There are many possible solutions to this problem. We chose to implement a simple heuristic that adds explicit initializations for local variables that may otherwise be passed uninitialized into a function.
Conclusion
The CompCert project showed how to specify and verify a C compiler for embedded applications in an interactive theorem prover. We build on this work to specify and compile features of the block-diagram languages used to program some types of embedded control software. The features treated in our EMSOFT article permit the compilation of concise, natural Lustre programs. For instance, beforehand a programmer would have to write the rising-edge retrigger example in the normalized form shown above, whereas afterward our compiler accepts the source program presented at the start of the article. Perhaps more importantly, the semantic predicates presented in the article and encoded in the Coq proof assistant are now quite close to the formal, but non-“mechanized” definitions used in modern articles. The invariants and proof techniques that we developed permit to formally connect this source-level model to the code generated from it. The proof involves a succession of quite technical invariants, lemmas, and intermediate models. External reviewers, however, need only consider the source semantic model and the other definitions used in the overall correctness theorem—the proof assistant validates the fine-grained reasoning.
Acknowledgment
We would like to thank Baptiste Pauget and Jean-Louis Colaço for their help with Scade Suite, and also the EMSOFT 2021 program committee and its chairs, Linh Thi Xuan Phan and David Broman, for organizing the conference and reviewing our submission.
Authors: Timothy Bourke is a Research Scientist at Inria Paris in the PARKAS team. His research is centered on rigorous approaches to modelling, programming, and verifying embedded control systems and their physical environments. He focuses particularly on applying interactive theorem provers and synchronous languages to practical problems. He teaches at the École normale supérieure and the École polytechnique.
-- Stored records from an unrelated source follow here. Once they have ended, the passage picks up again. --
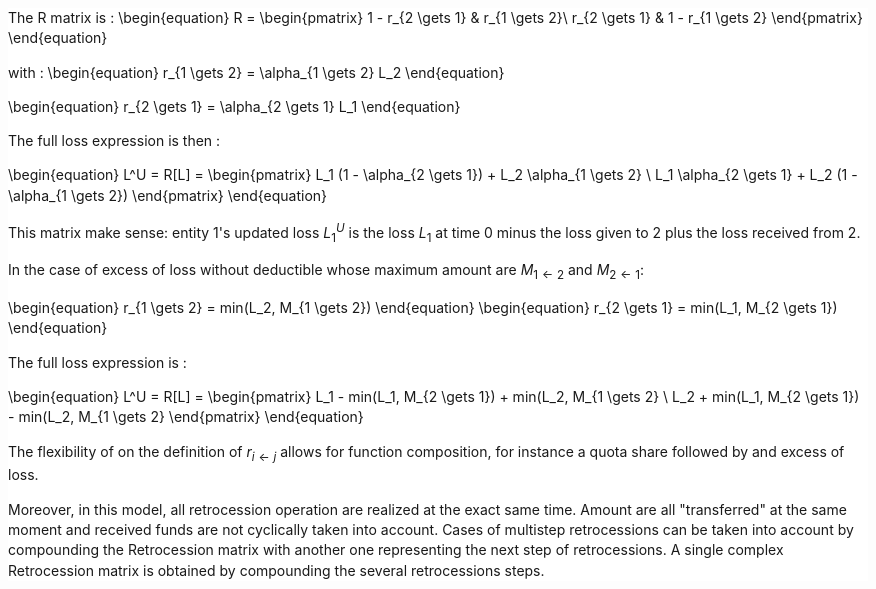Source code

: The R matrix is :
\begin{equation}
R = 
\begin{pmatrix}
1 - r_{2 \gets 1} & r_{1 \gets 2}\\
r_{2 \gets 1} & 1 - r_{1 \gets 2}
\end{pmatrix}
\end{equation}

with :
\begin{equation}
    r_{1 \gets 2} = \alpha_{1 \gets 2} L_2
\end{equation}

\begin{equation}
    r_{2 \gets 1} = \alpha_{2 \gets 1} L_1
\end{equation}

The full loss expression is then :

\begin{equation}
L^U = R[L] = 
\begin{pmatrix}
L_1 (1 - \alpha_{2 \gets 1}) + L_2 \alpha_{1 \gets 2} \\
L_1 \alpha_{2 \gets 1} + L_2 (1 - \alpha_{1 \gets 2})
\end{pmatrix}
\end{equation}

This matrix make sense: entity 1's updated loss $L_1^U$ is the loss $L_1$ at time 0 minus the loss given to 2 plus the loss received from 2.

In the case of excess of loss without deductible whose maximum amount are $M_{1 \gets 2}$ and $M_{2 \gets 1}$:

\begin{equation}
    r_{1 \gets 2} = min(L_2, M_{1 \gets 2})
\end{equation}
\begin{equation}
    r_{2 \gets 1} = min(L_1, M_{2 \gets 1})
\end{equation}

The full loss expression is :

\begin{equation}
L^U = R[L] = 
\begin{pmatrix}
L_1 - min(L_1, M_{2 \gets 1}) + min(L_2, M_{1 \gets 2} \\
L_2 + min(L_1, M_{2 \gets 1}) - min(L_2, M_{1 \gets 2}
\end{pmatrix}
\end{equation}

The flexibility of on the definition of $r_{i \gets j}$ allows for function composition, for instance a quota share followed by and excess of loss.

Moreover, in this model, all retrocession operation are realized at the exact same time. Amount are all "transferred" at the same moment and received funds are not cyclically taken into account. Cases of multistep retrocessions can be taken into account by compounding the Retrocession matrix with another one representing the next step of retrocessions. A single complex Retrocession matrix is obtained by compounding the several retrocessions steps.
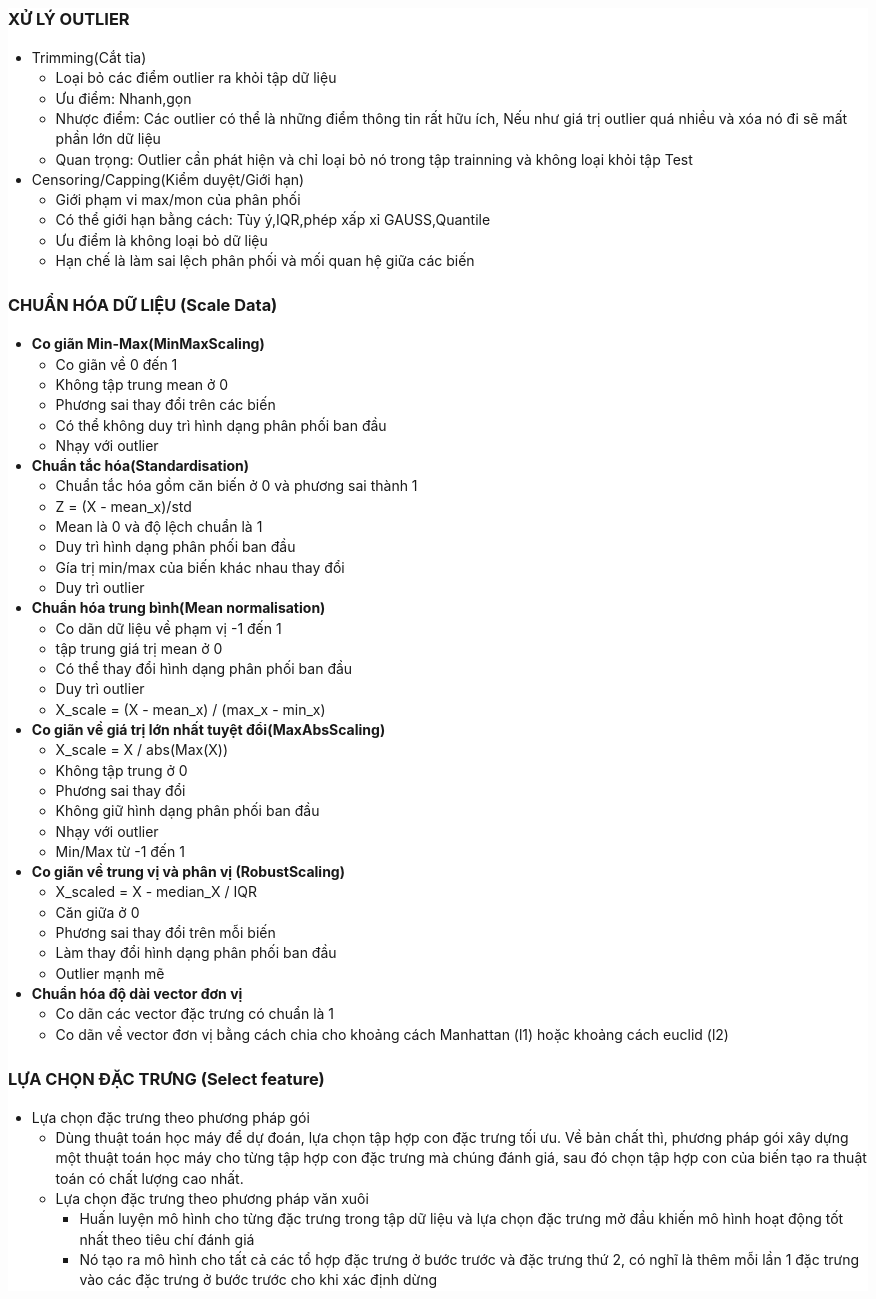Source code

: ### XỬ LÝ OUTLIER
- Trimming(Cắt tỉa)
  - Loại bỏ các điểm outlier ra khỏi tập dữ liệu
  - Ưu điểm: Nhanh,gọn
  - Nhược điểm: Các outlier có thể là những điểm thông tin rất hữu ích, Nếu như giá trị outlier quá nhiều và xóa nó đi sẽ mất phần lớn dữ liệu
  - Quan trọng: Outlier cần phát hiện và chỉ loại bỏ nó trong tập trainning và không loại khỏi tập Test 
- Censoring/Capping(Kiểm duyệt/Giới hạn)
  - Giới phạm vi max/mon của phân phối
  - Có thể giới hạn bằng cách: Tùy ý,IQR,phép xấp xỉ GAUSS,Quantile
  - Ưu điểm là không loại bỏ dữ liệu
  - Hạn chế là làm sai lệch phân phối và mối quan hệ giữa các biến 
### CHUẨN HÓA DỮ LIỆU (Scale Data)
- **Co giãn Min-Max(MinMaxScaling)**
  - Co giãn về 0 đến 1
  - Không tập trung mean ở 0
  - Phương sai thay đổi trên các biến
  - Có thể không duy trì hình dạng phân phối ban đầu
  - Nhạy với outlier
- **Chuẩn tắc hóa(Standardisation)**
  - Chuẩn tắc hóa gồm căn biến ở 0 và phương sai thành 1
  - Z = (X - mean_x)/std
  - Mean là 0 và độ lệch chuẩn là 1
  - Duy trì hình dạng phân phối ban đầu
  - Gía trị min/max của biến khác nhau thay đổi
  - Duy trì outlier
- **Chuẩn hóa trung bình(Mean normalisation)**
  - Co dãn dữ liệu về phạm vị -1 đến 1
  - tập trung giá trị mean ở 0
  - Có thể thay đổi hình dạng phân phối ban đầu
  - Duy trì outlier
  - X_scale = (X - mean_x) / (max_x - min_x)   
- **Co giãn về giá trị lớn nhất tuyệt đổi(MaxAbsScaling)**
  - X_scale = X / abs(Max(X)) 
  - Không tập trung ở 0
  - Phương sai thay đổi
  - Không giữ hình dạng phân phối ban đầu
  - Nhạy với outlier
  - Min/Max từ -1 đến 1
- **Co giãn về trung vị và phân vị (RobustScaling)**
  - X_scaled = X - median_X / IQR
  - Căn giữa ở 0
  - Phương sai thay đổi trên mỗi biến
  - Làm thay đổi hình dạng phân phối ban đầu
  - Outlier mạnh mẽ 
- **Chuẩn hóa độ dài vector đơn vị**
  - Co dãn các vector đặc trưng có chuẩn là 1
  - Co dãn về vector đơn vị bằng cách chia cho khoảng cách Manhattan (l1) hoặc khoảng cách euclid (l2) 
### LỰA CHỌN ĐẶC TRƯNG (Select feature)
- Lựa chọn đặc trưng theo phương pháp gói
  - Dùng thuật toán học máy để dự đoán, lựa chọn tập hợp con đặc trưng tối ưu. Về bản chất thì, phương pháp gói xây dựng một thuật toán học máy cho từng tập hợp con đặc trưng mà chúng đánh giá, sau đó chọn tập hợp con của biến tạo ra thuật toán có chất lượng cao nhất. 
  -  Lựa chọn đặc trưng theo phương pháp văn xuôi
     - Huấn luyện mô hình cho từng đặc trưng trong tập dữ liệu và lựa chọn đặc trưng mở đầu khiến mô hình hoạt động tốt nhất theo tiêu chí đánh giá
     - Nó tạo ra mô hình cho tất cả các tổ hợp đặc trưng ở bước trước và đặc trưng thứ 2, có nghĩ là thêm mỗi lần 1 đặc trưng vào các đặc trưng ở bước trước cho khi xác định dừng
Basile Pesin is a French doctoral student with the Inria PARKAS team. He is interested in synchronous programming, embedded software, language and compiler design, and proof assistants.
Paul Jeanmaire is a doctoral student in the Inria PARKAS team. He is interested in formal verification, proof assistants, and semantic models for embedded programming languages.
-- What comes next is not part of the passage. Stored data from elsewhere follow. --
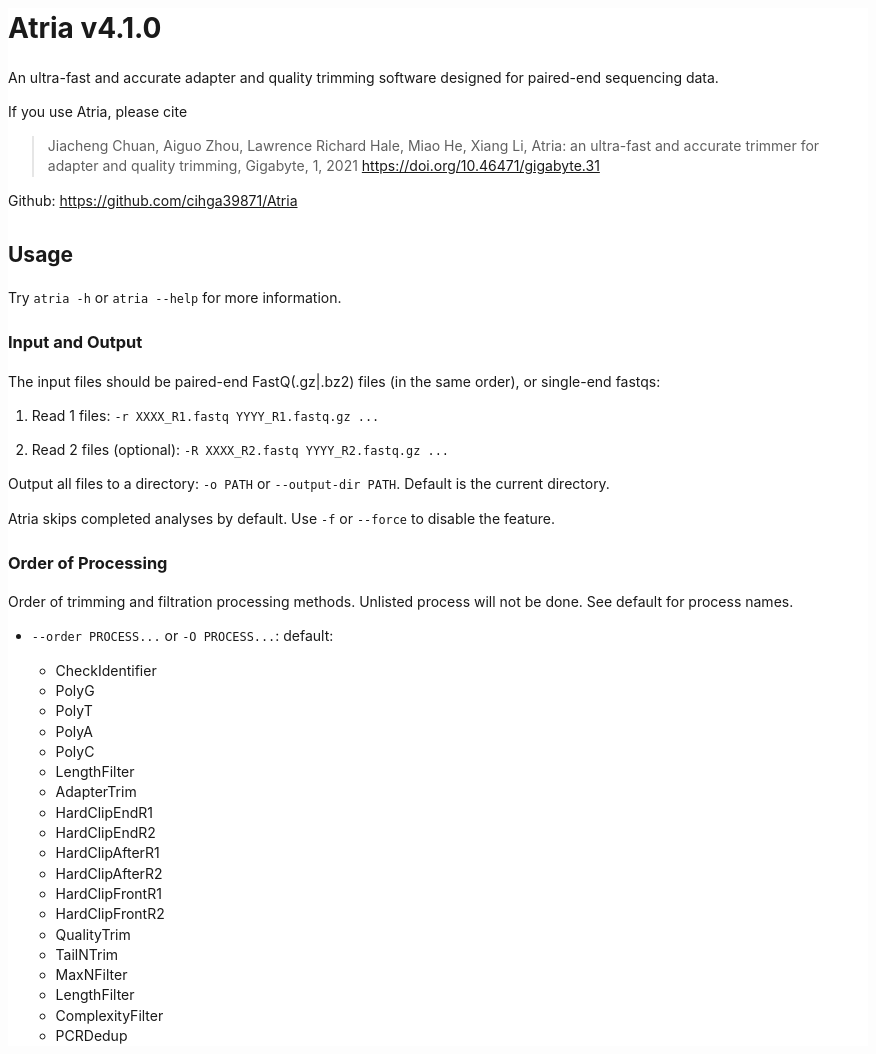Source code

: # Atria v4.1.0

An ultra-fast and accurate adapter and quality trimming software designed for paired-end sequencing data.

If you use Atria, please cite
> Jiacheng Chuan, Aiguo Zhou, Lawrence Richard Hale, Miao He, Xiang Li, Atria: an ultra-fast and accurate trimmer for adapter and quality trimming, Gigabyte, 1, 2021 https://doi.org/10.46471/gigabyte.31

Github: https://github.com/cihga39871/Atria

## Usage

Try `atria -h` or `atria --help` for more information.

### Input and Output

The input files should be paired-end FastQ(.gz|.bz2) files (in the same order), or single-end fastqs:

1. Read 1 files: `-r XXXX_R1.fastq YYYY_R1.fastq.gz ...`

2. Read 2 files (optional): `-R XXXX_R2.fastq YYYY_R2.fastq.gz ...`

Output all files to a directory: `-o PATH` or `--output-dir PATH`. Default is the current directory.

Atria skips completed analyses by default. Use `-f` or `--force` to disable the feature.

### Order of Processing

Order of trimming and filtration processing methods. Unlisted process will not be done. See default for process names.

- `--order PROCESS...` or `-O PROCESS...`: default:  

   - CheckIdentifier
   - PolyG
   - PolyT
   - PolyA
   - PolyC
   - LengthFilter
   - AdapterTrim
   - HardClipEndR1
   - HardClipEndR2
   - HardClipAfterR1
   - HardClipAfterR2
   - HardClipFrontR1
   - HardClipFrontR2
   - QualityTrim
   - TailNTrim
   - MaxNFilter
   - LengthFilter
   - ComplexityFilter
   - PCRDedup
Marc Pouzet is a Professor at Ecole normale supérieure and head of the Inria PARKAS team. His research focuses on the design, semantics and implementation of trustworthy languages to implement critical real-time software. His work on Lucid synchrone blends ideas from synchronous and typed functional languages. The Scade 6 synchronous language developed by ANSYS incorporates some of his work on language features, type-based analyses, and compilation techniques.
Disclaimer: Any views or opinions represented in this blog are personal, belong solely to the blog post authors, and do not represent those of ACM SIGBED or its parent organization, ACM.